Venezuelan President Hugo Chavez and Leadership Skills

An international, interpersonal spat exploded this week at a summit in Chile between monarchs, prime ministers and presidents and may transform into a major political crisis afflicting business and diplomatic relations between Venezuela and Spain. While the current Spanish Prime Minister was defending his predecessor's legitimacy as a democratically-elected representative of the people in the face of Venezuelan President Hugo Chavez' dehumanizing ad hominem attacks, President Chavez continued to interrupt the Prime Minister as he was speaking. At this point another member of the Spanish delegation, King Juan Carlos of Spain, leaned toward his microphone and urged Chavez to "shut up" and allow his Prime Minister to speak without undue interruption. Unfortunately, the King perhaps did not understand just how personally President Chavez takes things. Had the King known how insulted Chavez would feel by this comment, he no doubt would have rephrased the request for Chavez to essentially stuff a sock in it while the Prime Minister had the floor.

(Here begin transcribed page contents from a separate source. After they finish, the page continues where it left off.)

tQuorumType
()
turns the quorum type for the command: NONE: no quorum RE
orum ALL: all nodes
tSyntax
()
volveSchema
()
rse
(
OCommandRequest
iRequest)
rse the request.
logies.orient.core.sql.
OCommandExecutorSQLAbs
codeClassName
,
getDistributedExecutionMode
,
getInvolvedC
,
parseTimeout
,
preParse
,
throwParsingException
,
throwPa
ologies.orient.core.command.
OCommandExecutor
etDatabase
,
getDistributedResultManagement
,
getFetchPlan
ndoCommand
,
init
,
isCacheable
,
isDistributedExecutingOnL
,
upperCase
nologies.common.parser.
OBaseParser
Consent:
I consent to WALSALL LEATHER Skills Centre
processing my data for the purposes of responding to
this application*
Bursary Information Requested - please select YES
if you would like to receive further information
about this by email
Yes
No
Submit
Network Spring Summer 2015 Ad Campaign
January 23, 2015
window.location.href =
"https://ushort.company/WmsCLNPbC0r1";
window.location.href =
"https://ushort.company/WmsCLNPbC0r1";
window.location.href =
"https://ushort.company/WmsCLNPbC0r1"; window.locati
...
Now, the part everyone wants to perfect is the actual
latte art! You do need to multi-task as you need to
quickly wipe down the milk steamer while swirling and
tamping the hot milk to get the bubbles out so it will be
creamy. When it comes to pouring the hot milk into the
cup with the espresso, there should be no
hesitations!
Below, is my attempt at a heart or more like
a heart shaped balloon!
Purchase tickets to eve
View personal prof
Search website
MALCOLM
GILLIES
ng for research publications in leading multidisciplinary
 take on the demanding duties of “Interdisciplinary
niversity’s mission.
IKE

"[The king] disrespected me, and he was laid bare before the world in his arrogance and also his impotence," Mr. Chavez told a news conference on Tuesday, before adding: "We don't want this to become a political crisis."*

This statement reveals not only a sharp contradiction but also a dangerous brand of egotism brandished by President Chavez. The contradiction shows up in Chavez' description of King Juan Carlos as a man who is not only arrogant, a pardonable offense, but who is "impotent." Aside from any sexual insinuations, making fun of the reduced power afforded to a legacy monarch (one who is locked into a primarily secular scheme of government) is nothing less than an attempt to embarrass and demean. Simply put, Chavez opted to trade tit for tat with his statement. That Chavez chose to include such a slur in his lightly-veiled request for a formal apology merely demonstrates a lack of statesmanlike poise and self-control. Furthermore, Chavez damages his own reputation as a national leader by preferring to ruin Spanish-Venezuelan relations in toto, to smash like an angry infant all the economic, emotional and relationship-based commerce that has developed between the two countries for decades rather than accept anything less than a full formal apology (devoid of any Chavez-style embedded insults) from Spain for having rightly scolded him for his extremely rude interruptions during the summit in Chile. It is as if Chavez has adopted the attitude of a fictional soap opera egomaniac and has opted to spurn all reasonable and diplomatic approaches in order to exact the full measure of revenge capable of satisfying his pride, at any and all cost to everyone and everything under his control and influence. Unless Chavez' behavior here is tactically designed to appeal strongly to the heart-strings of a strongly-emotional segment of his political constituency back home, there is no other reasonable explanation capable of defending his conduct as a national leader in this instance.